The film’s message—that we are all worthy of love, even when we feel like cosmic misfits—is gently delivered but deeply felt. Elio doesn’t save the galaxy with violence or cleverness. He changes it by listening, empathizing, and choosing kindness, even when the universe feels overwhelmingly cruel.
Where It Stumbles
If Elio has a weakness, it lies in its middle act pacing. The sheer number of ideas—alien species, cultural norms, Communiverse bureaucracy—can feel overwhelming, especially for younger audiences. Some visual sequences are so dense with design and color they risk becoming noise.
There are also a few threads introduced but never fully explored, likely remnants of earlier drafts or cut scenes. While none of these issues break the film, they do slightly soften its impact in places.

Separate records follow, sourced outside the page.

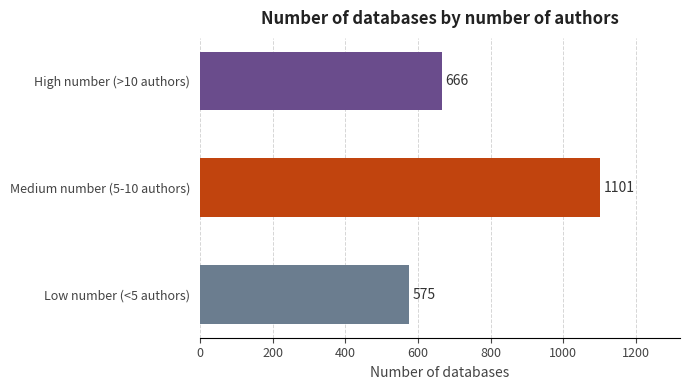

How many values are between 575 and 1101?

3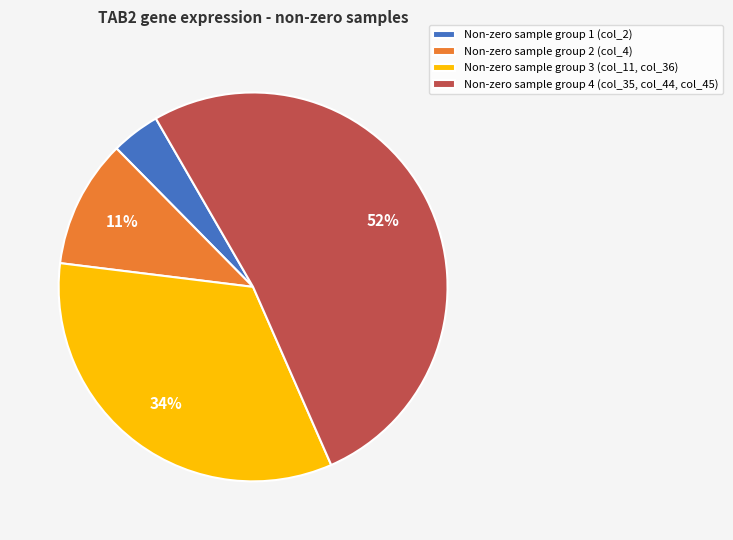

To the nearest percent, what percentage of the pie is Non-zero sample group 3 (col_11, col_36)?

34%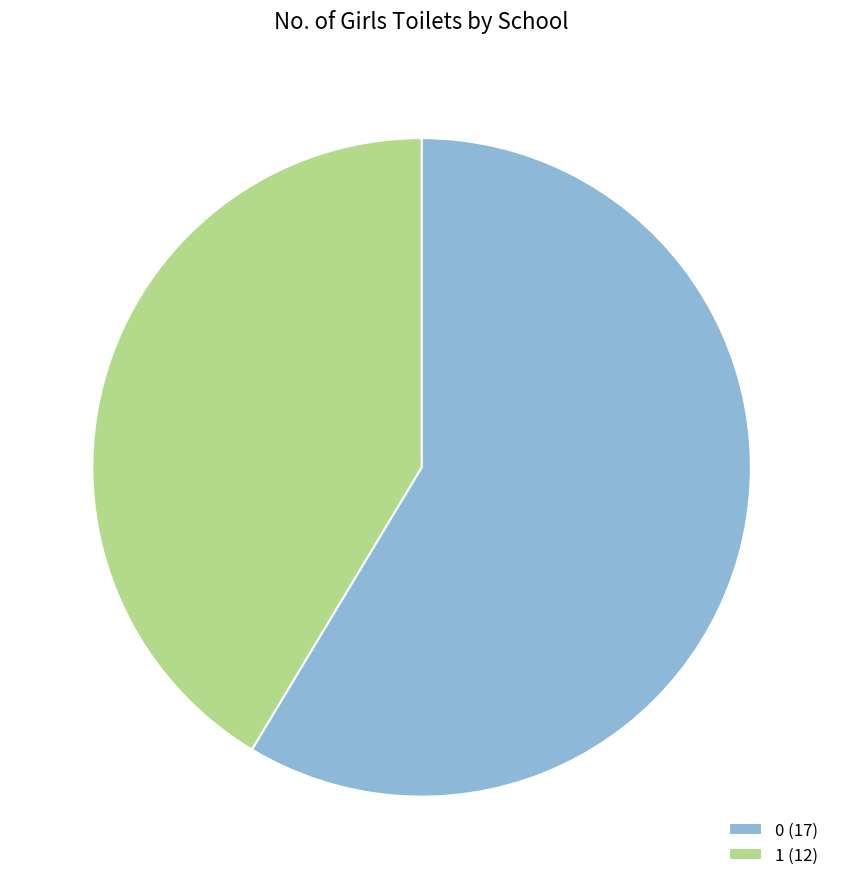

Is there a majority slice in this chart?

Yes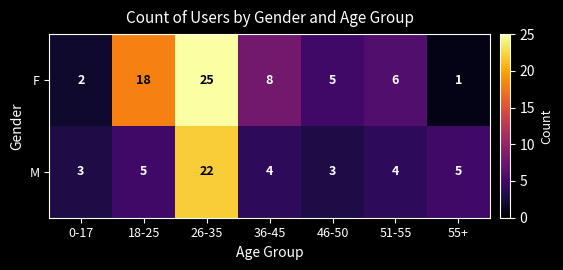

At 51-55, list the series in order from largest to smallest.

F, M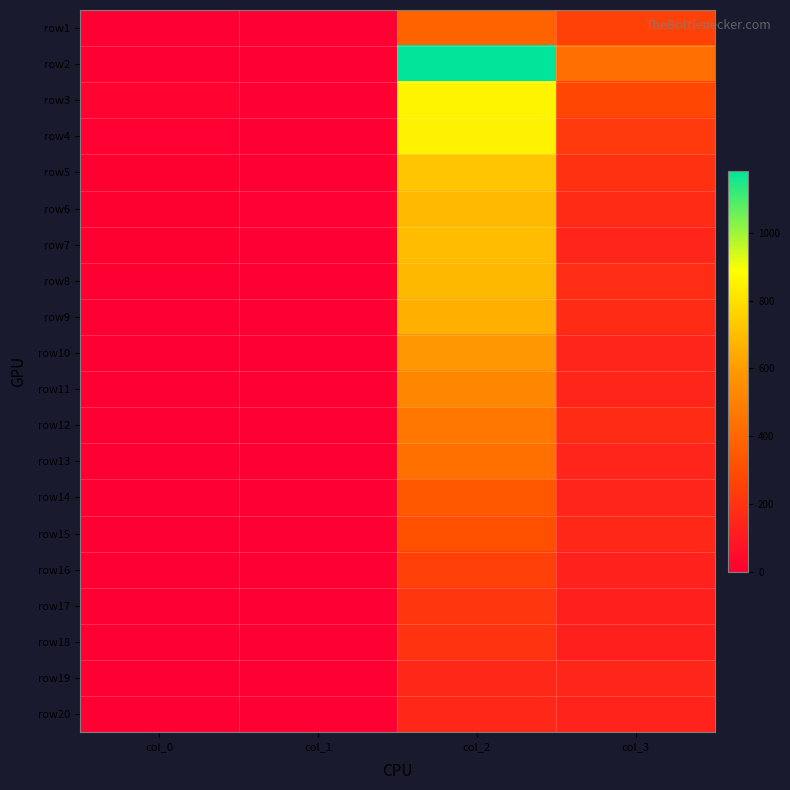

Between col_3 and col_1, which is larger?

col_3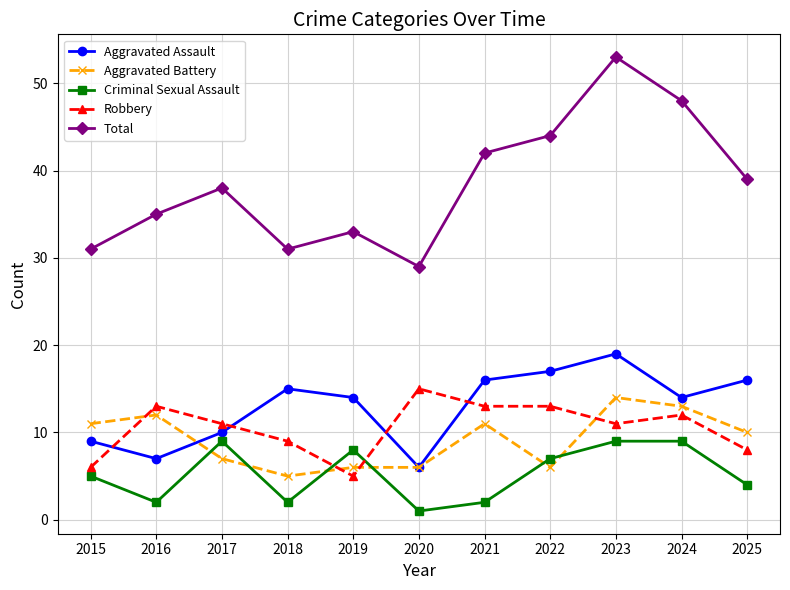

Where is the first local maximum for Aggravated Battery?

2016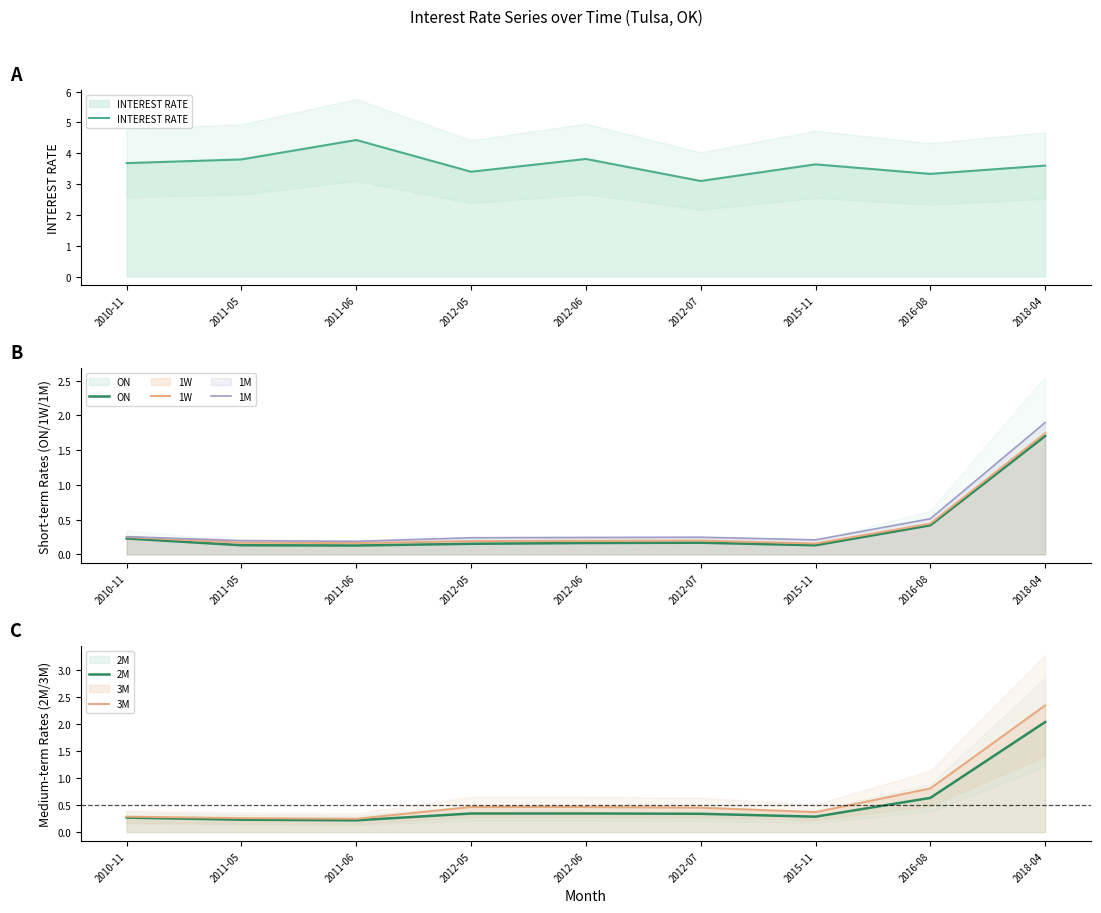

What is the maximum value shown in the chart?

4.4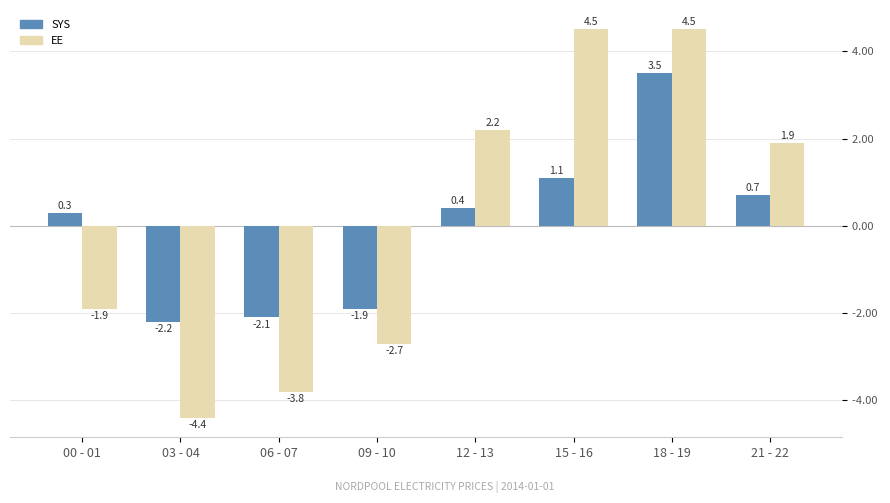

What are all the series names shown in the legend?

SYS, EE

Final Verdict – Elio Is a Starry-Eyed Triumph
Elio is Pixar at its best—original, heartfelt, and visually daring. It’s a film that respects the intelligence of its audience, young and old alike, and refuses to shy away from real emotional weight. In just under 100 minutes, it balances laugh-out-loud comedy, high-concept sci-fi, and a tear-jerking meditation on loss and belonging.
With Yonas Kibreab’s breakout performance, a radiant supporting cast, and jaw-dropping animation, Elio proves there’s still plenty of magic in Pixar’s orbit. For kids, it’s an unforgettable adventure. For adults, it’s a gentle reminder that we’re all just trying to find where we belong in the universe—one message in a bottle at a time.